Abu Hurraira Dhanani

Personal information
- Born: 26 September 1990 (age 35) Karachi, Pakistan
- Height: 5 ft 7 in (170 cm)
- Weight: 69 kg (152 lb)
- Website: Abuhurrara.com

Sport
- Country: Pakistan
- Sport: Ju-jitsu Judo
- Club: Karachi Martial Arts Academy
- Partner: Muhammad Ammar
- Coached by: Tariq Ali

Medal record
Representing Pakistan
World Championship
| Silver medal – second place | 2015 Ju-Jitsu World Championship Bangkok Thailand |  |
Asian Beach Games 2014
| Gold medal – first place | 2014 Ju-jitsu | Duo System |
Asian Ju-Jitsu Championship
| Gold medal – first place | 2010 Asian Ju-Jitsu & Belt wrestling Championship | Ju-jitsu fighting |
| Silver medal – second place | 2010 Asian Ju-Jitsu & Belt wrestling Championship | Duo-system |
| Gold medal – first place | 2012 Asian Ju-Jitsu & Belt wrestling Championship | Duo-system |
| Silver medal – second place | 2012 Asian Ju-Jitsu & Belt wrestling Championship | Fighting |
| Silver medal – second place | 2016 Asian Ju-Jitsu Championship at Ashgabat | Duo-system |
| Bronze medal – third place | 2021 5th Asian Ju-Jitsu Championship 2021 at Abu dhabi | Duo-system |
| Bronze medal – third place | 2021 5th Asian Ju-Jitsu Championship 2021 at Abu dhabi | Mix Duo-system |
Asian Belt Wrestling Championship
| Bronze medal – third place | Asian Ju-Jitsu & Belt wrestling Championship 2010 | Belt wrestling fighting |
| Bronze medal – third place | 4th Asian Jiu-Jitsu & Belt wrestling Championship 2012 | Belt wrestling fighting |
Asian Indoor Martial Arts Games 2017
| Silver medal – second place | 2017 Jujitsu | Duo system |
World Games 2017
5th Position 2017 At Wroclaw Poland

= Abu Hurraira Dhanani =

Pakistani martial arts player

Abu Hurraira Dhanani is an international jiu-jitsu athlete from Pakistan.

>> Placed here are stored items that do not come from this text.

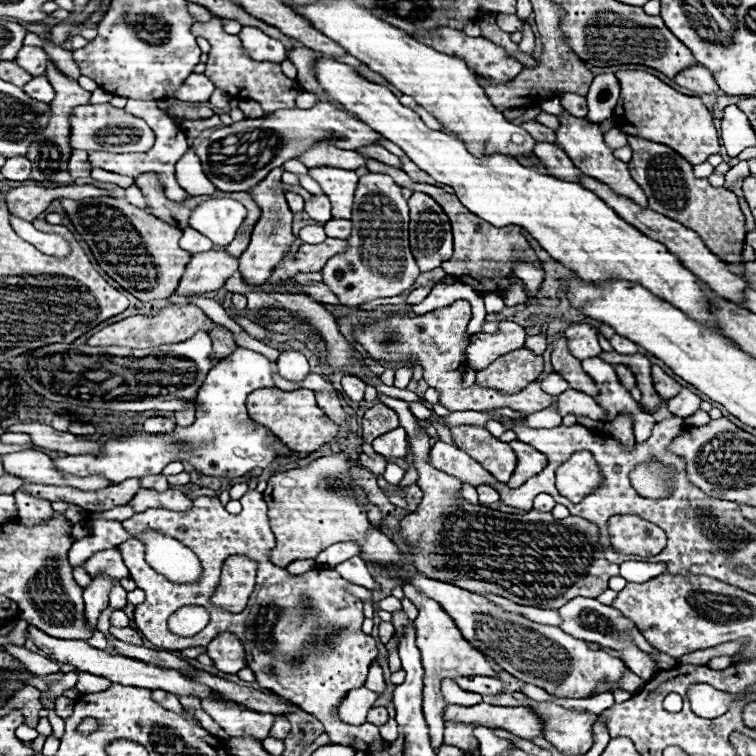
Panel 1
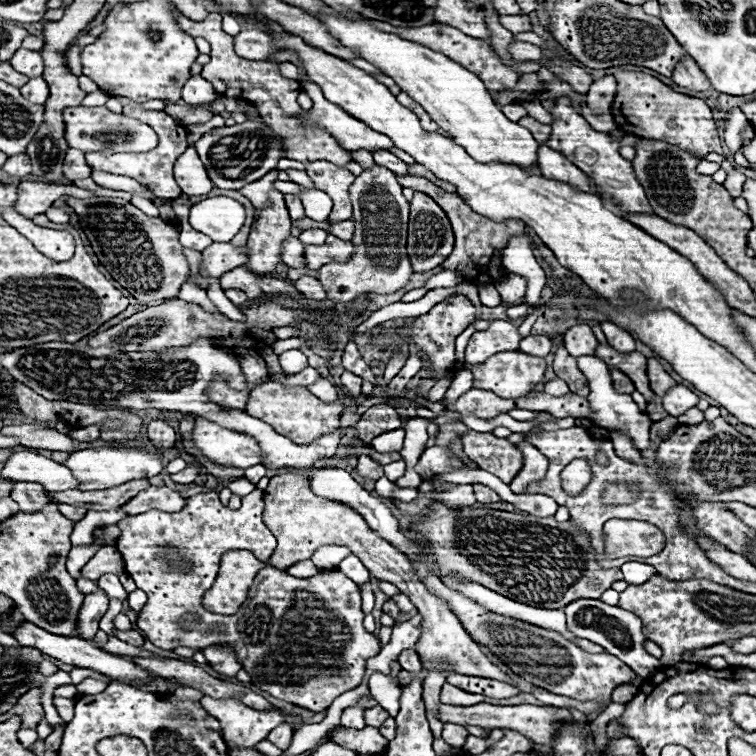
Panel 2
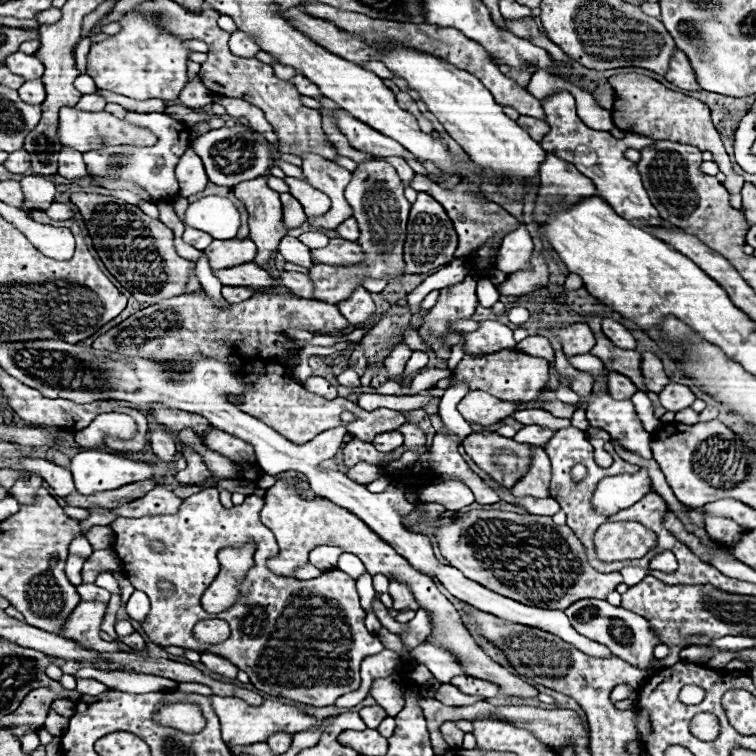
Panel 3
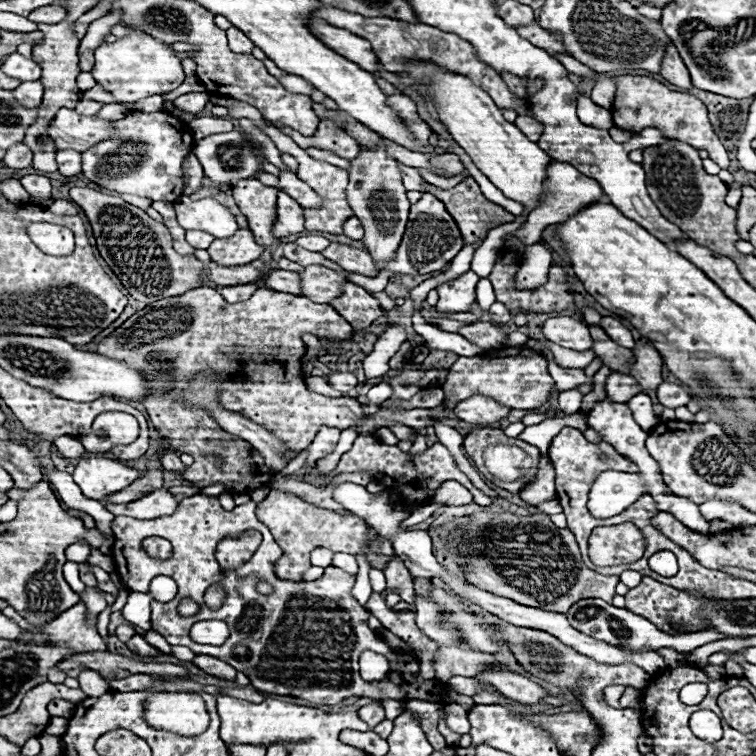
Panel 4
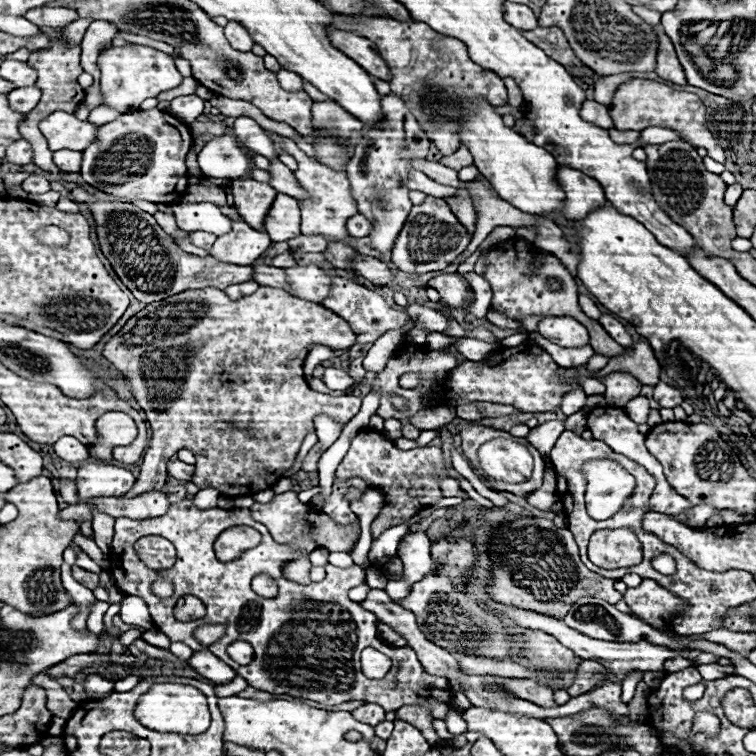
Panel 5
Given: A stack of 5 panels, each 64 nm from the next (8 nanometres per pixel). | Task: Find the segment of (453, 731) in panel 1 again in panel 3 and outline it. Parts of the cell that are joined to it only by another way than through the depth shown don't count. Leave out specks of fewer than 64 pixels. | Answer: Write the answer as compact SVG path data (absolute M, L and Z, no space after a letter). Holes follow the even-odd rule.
M445 722L440 726L440 732L448 742L450 748L462 748L462 738L464 738L464 732L460 732L452 722Z

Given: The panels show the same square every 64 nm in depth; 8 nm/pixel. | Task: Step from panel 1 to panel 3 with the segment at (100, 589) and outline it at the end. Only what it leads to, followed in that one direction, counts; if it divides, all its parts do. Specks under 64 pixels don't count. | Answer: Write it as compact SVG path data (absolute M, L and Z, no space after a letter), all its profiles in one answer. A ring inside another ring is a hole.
M80 602L78 608L74 608L74 614L70 614L70 618L62 626L62 630L56 634L66 636L70 640L78 640L78 644L82 644L84 648L94 648L98 652L116 652L118 650L117 642L104 642L98 636L104 610L106 610L104 604Z

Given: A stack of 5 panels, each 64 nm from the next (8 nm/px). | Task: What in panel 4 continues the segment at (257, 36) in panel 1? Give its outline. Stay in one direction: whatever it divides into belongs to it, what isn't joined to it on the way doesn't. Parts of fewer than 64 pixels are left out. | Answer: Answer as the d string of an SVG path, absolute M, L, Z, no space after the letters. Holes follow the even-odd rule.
M228 28L226 30L226 34L228 34L228 44L230 44L230 50L234 50L236 54L250 54L252 52L252 48L254 48L254 44L238 30L238 28Z

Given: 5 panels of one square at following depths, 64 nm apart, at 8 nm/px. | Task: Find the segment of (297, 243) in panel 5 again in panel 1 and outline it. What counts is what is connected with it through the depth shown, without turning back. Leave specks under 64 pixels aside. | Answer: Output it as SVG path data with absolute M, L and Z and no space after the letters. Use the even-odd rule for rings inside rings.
M306 226L306 228L300 230L298 238L302 242L308 242L308 244L318 244L318 242L322 242L326 238L326 234L324 234L322 226Z

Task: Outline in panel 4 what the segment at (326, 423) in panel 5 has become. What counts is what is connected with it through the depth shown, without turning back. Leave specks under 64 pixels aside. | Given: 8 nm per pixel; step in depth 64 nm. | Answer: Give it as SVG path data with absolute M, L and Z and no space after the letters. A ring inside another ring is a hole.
M322 426L314 438L314 442L308 448L308 458L306 458L306 466L314 468L316 460L322 458L324 454L332 452L332 448L336 446L340 438L340 430L338 428L330 428L330 426Z

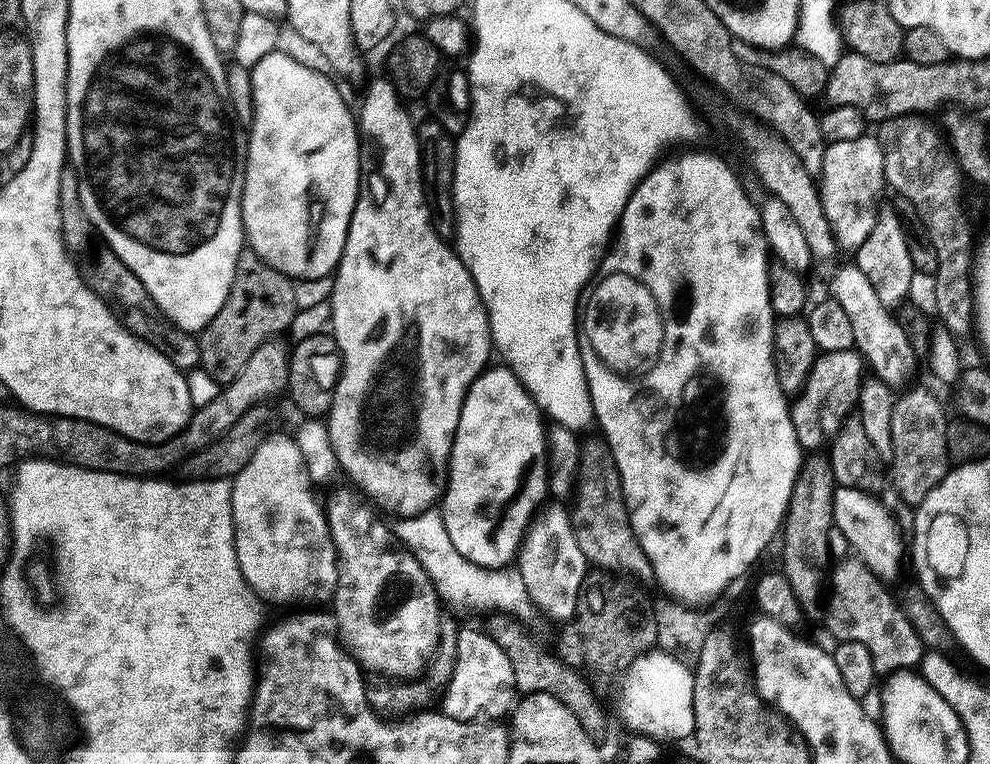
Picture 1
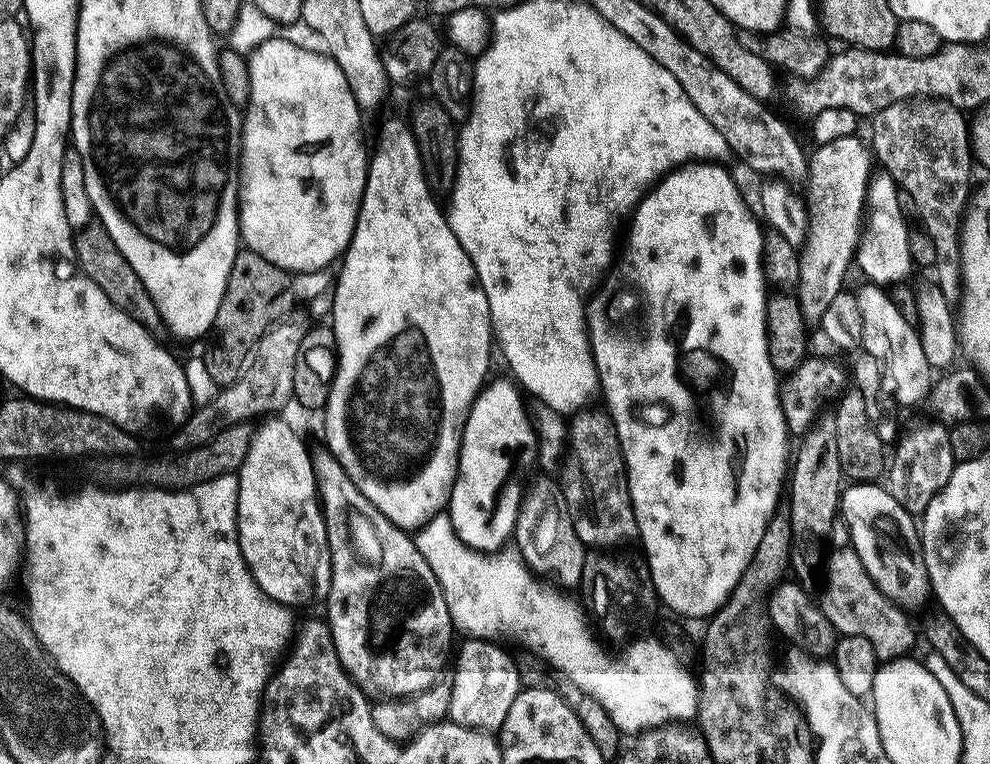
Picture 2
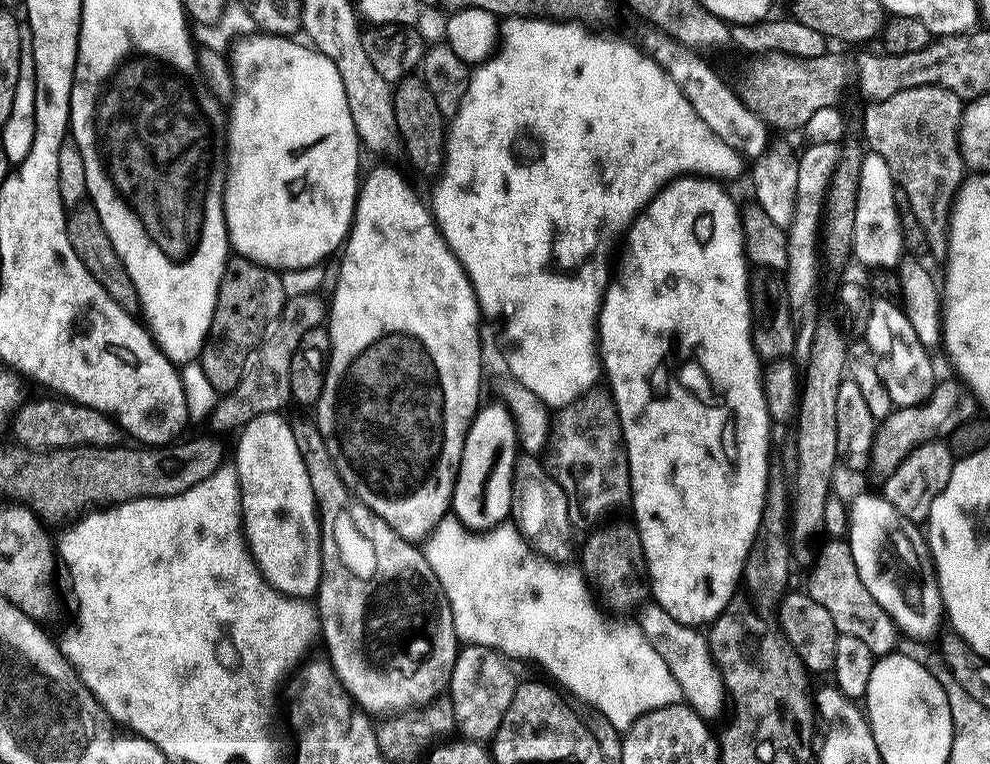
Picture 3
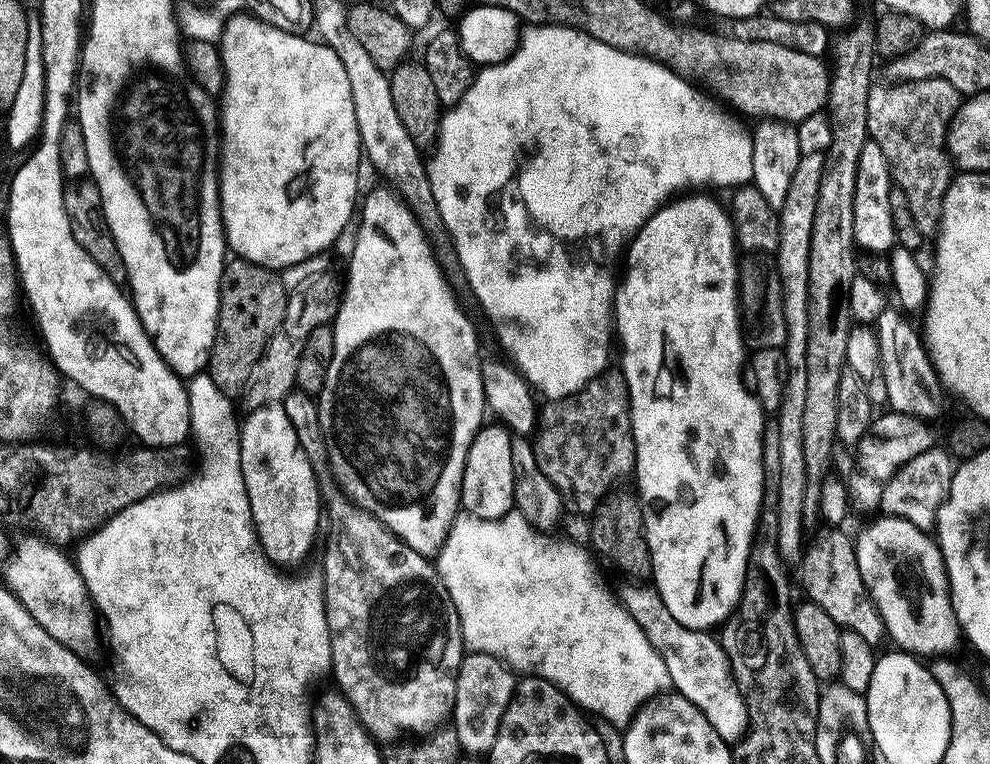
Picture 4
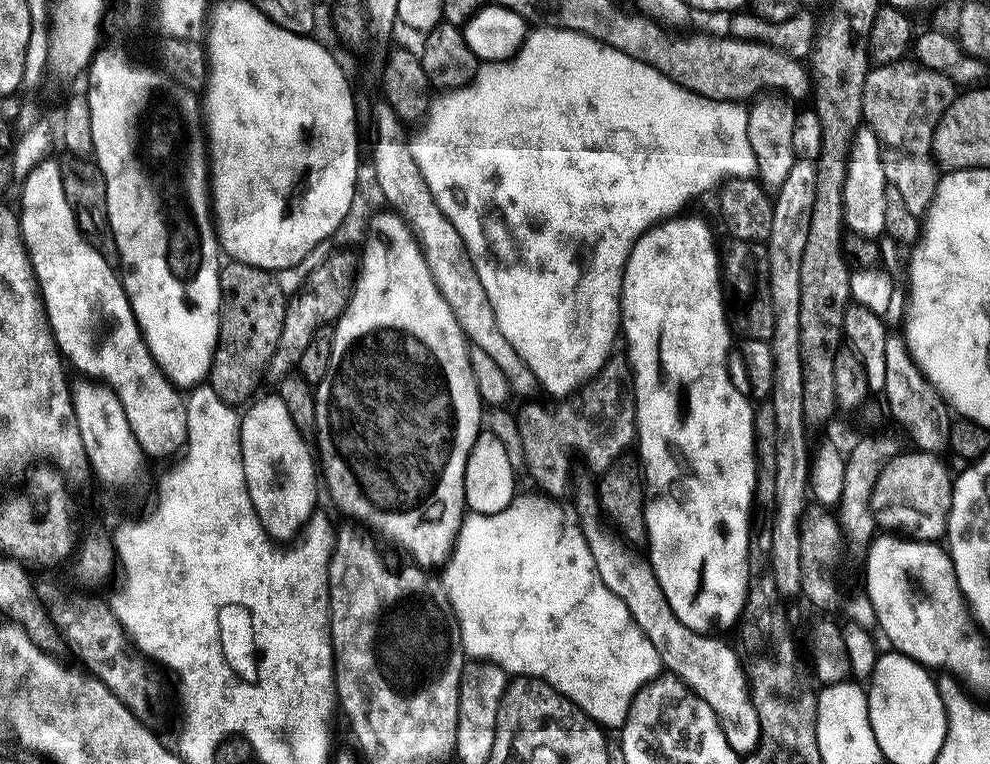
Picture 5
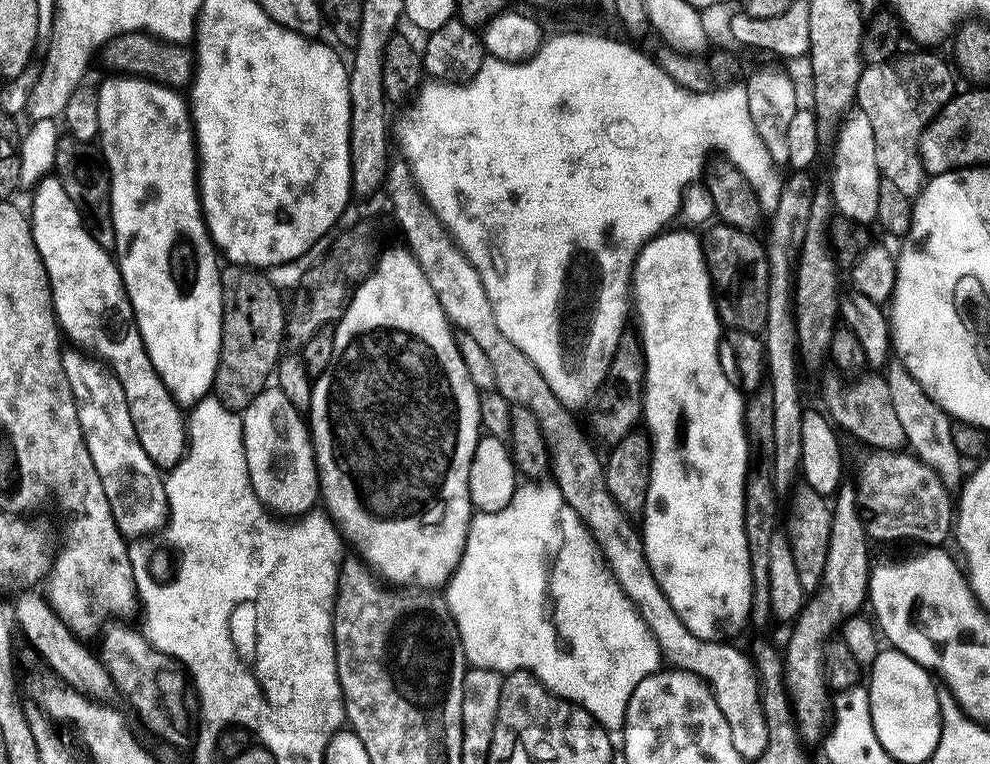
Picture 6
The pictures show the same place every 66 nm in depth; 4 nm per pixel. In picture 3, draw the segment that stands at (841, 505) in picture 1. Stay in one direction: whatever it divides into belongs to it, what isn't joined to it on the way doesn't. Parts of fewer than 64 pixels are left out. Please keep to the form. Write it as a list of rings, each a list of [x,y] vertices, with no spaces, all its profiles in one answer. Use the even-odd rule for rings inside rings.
[[[883,495],[856,496],[847,505],[848,510],[848,535],[846,537],[850,550],[854,554],[854,562],[858,566],[858,574],[862,582],[866,582],[866,590],[874,594],[876,604],[882,606],[890,614],[897,629],[916,640],[928,640],[932,635],[937,635],[936,627],[942,624],[944,612],[944,599],[940,596],[940,589],[936,587],[936,578],[931,567],[926,566],[926,536],[920,532],[915,523],[904,522],[885,500]]]

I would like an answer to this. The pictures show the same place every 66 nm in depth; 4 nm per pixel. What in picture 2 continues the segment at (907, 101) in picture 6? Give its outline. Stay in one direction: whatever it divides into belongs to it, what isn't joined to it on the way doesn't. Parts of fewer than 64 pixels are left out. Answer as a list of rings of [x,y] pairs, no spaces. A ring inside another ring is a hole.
[[[918,98],[913,102],[905,102],[903,104],[895,104],[894,106],[887,107],[886,110],[877,112],[870,120],[870,124],[872,124],[872,144],[870,140],[871,151],[874,153],[879,167],[890,174],[890,178],[896,183],[897,188],[899,188],[901,192],[910,194],[910,198],[913,200],[914,206],[916,207],[915,215],[917,217],[920,216],[921,222],[924,223],[921,224],[922,230],[930,238],[930,242],[934,242],[934,254],[936,255],[936,267],[934,269],[934,275],[936,275],[936,280],[934,280],[935,287],[940,289],[944,300],[950,306],[957,305],[963,297],[962,281],[964,279],[964,270],[963,260],[960,257],[960,229],[970,199],[970,187],[968,188],[968,183],[972,180],[972,166],[974,164],[973,159],[970,157],[970,124],[967,119],[964,121],[964,116],[965,113],[961,111],[961,109],[957,108],[954,104],[949,104],[946,100],[939,98]]]

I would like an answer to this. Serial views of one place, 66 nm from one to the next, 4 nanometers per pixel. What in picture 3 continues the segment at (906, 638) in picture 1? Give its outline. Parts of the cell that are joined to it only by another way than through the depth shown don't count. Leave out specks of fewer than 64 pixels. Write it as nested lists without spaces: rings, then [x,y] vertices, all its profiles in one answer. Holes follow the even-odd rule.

Abu participated in the World Games, World Championship, Asian Beach Games, and Asian Indoor Martial Art Games, and won the Silver medal in the Ju-jitsu World Championship 2015.

Abu has won three Asian gold medals for Pakistan in the Asian Championship 2010, Asian Championship 2010, & Asian Beach Games 2014, respectively.

As of October 2022, Abu Hurraira Dhanani held four gold medals, six silver medals, and three Bronze medals in international events which is a result of an undying drive and evidence of his strength of character.

In September 2021, Abu won 2 bronze medals in the 5th Asian Championship .

Abu started playing Jiu-Jitsu, and earned his laurels, from Pakistan Jiu-Jitsu since 2004. Abu has remained unbeaten in jiu jitsu in Pakistan since 2010. He is also the only athlete who represented Pakistan in the World Games 2017.

Abu Hurraira Dhanani also gives free training in self-defense to orphans and females and spreads awareness of self-defense and harassment.